For years, users of Google Maps have had numerous tools to navigate the planet: Street View, 3D representations, and more. Now Google is adding Immersive View, combining real-world imagery and artificial intelligence to make 3D maps even more lifelike.
Google made the announcement at Google I/O, its annual developer conference, held for the first time in three years at the Shoreline Ampitheatre in Mountain View, Calif.
Mapping the world
“Around the world, we’ve mapped around 1.6 billion buildings, and over 60 million kilometers of roads today,” Pichai said. “Some remote and rural areas have previously been difficult to map due to scarcity of high-quality imagery, and distinct building types and terrain. To address this, we’re using computer vision to detect buildings at scale from satellite images.

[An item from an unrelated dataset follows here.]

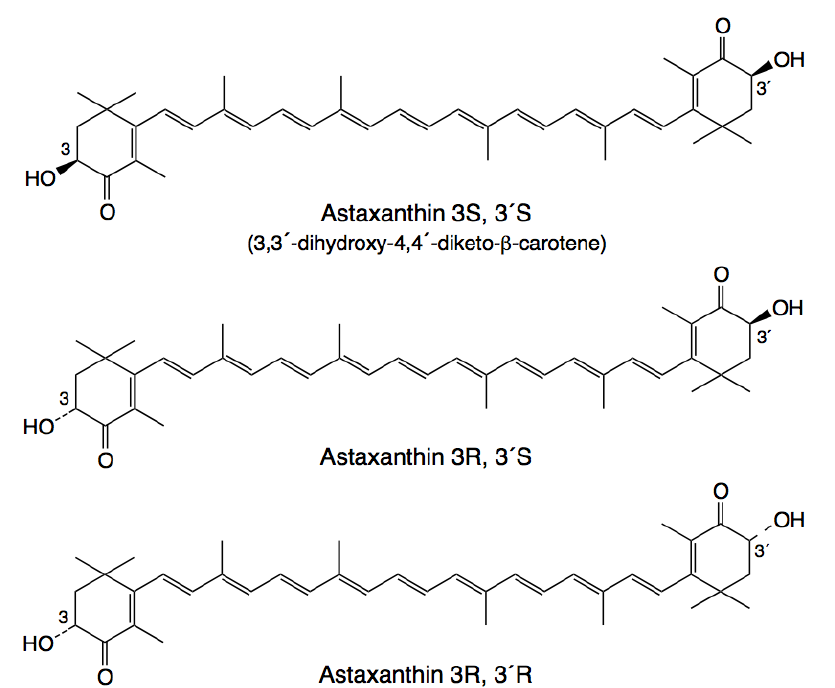
Figure 1. Stereoisomers of astaxanthin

As a result, we’ve increased the number of buildings on Google Maps in Africa by five times since July 2020. From 16 million to nearly 300 million.”

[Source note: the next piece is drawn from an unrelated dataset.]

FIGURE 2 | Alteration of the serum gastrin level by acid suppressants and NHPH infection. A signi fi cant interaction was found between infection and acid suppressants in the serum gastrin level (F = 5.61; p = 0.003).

Increasing presence in Africa
Pichai said that over 20 percent of the world’s buildings have been detected using this new AI-powered perspective, with a special emphasis on Africa.

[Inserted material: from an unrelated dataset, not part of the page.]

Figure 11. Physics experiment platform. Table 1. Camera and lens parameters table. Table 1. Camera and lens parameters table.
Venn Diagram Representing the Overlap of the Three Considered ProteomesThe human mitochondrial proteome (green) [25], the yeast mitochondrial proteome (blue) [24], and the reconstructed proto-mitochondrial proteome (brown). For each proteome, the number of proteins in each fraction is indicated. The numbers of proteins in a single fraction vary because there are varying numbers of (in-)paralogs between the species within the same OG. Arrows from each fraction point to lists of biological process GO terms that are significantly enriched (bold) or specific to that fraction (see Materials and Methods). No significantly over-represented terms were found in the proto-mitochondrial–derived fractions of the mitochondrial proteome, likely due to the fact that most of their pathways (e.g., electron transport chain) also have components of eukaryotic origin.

“They’ve gone a step further and made the data set of buildings in Africa publicly available,” Pichai added. “International organizations like the United Nations and the World Bank are already using it to better understand population density, and to provide support and emergency assistance.”
ImmersiveView
Where it all comes together is in Immersive View, the new feature that will begin rolling out to Maps—presumably on Android and other platforms—for “select cities” later this year.
Pichai said that the company is fusing billions of aerial and street-level images together with 3D mapping and machine learning to create a high-fidelity representation of a city, known as Immersive View. ImmersiveView outfits like the city, with 3D building sprouting up all over the landscape, and colored appropriately. Pichai showed off a 3D representation of London in Immersive View. “If you’re thinking of heading to see Big Ben, you can check if there’s traffic, how busy it is, and even see the weather forecast,” Pichai said.
Even more impressive, Pichai showed off the interiors of local buildings, including restaurants.
“What’s amazing is that this isn’t a drone flying in the restaurant—we use neural rendering to create the experience from images alone,” Pichai said. “And Google Cloud’s immersive stream allows this experience to run on any smartphone.”
Eco-friendly Routes
Google has already rolled out what it calls Eco-Friendly Routes in the United States and Canada, and the company is rolling them out to more places, including Europe, later this year. “These small decisions have a big impact at scale,” Pichai said of the savings to carbon emissions.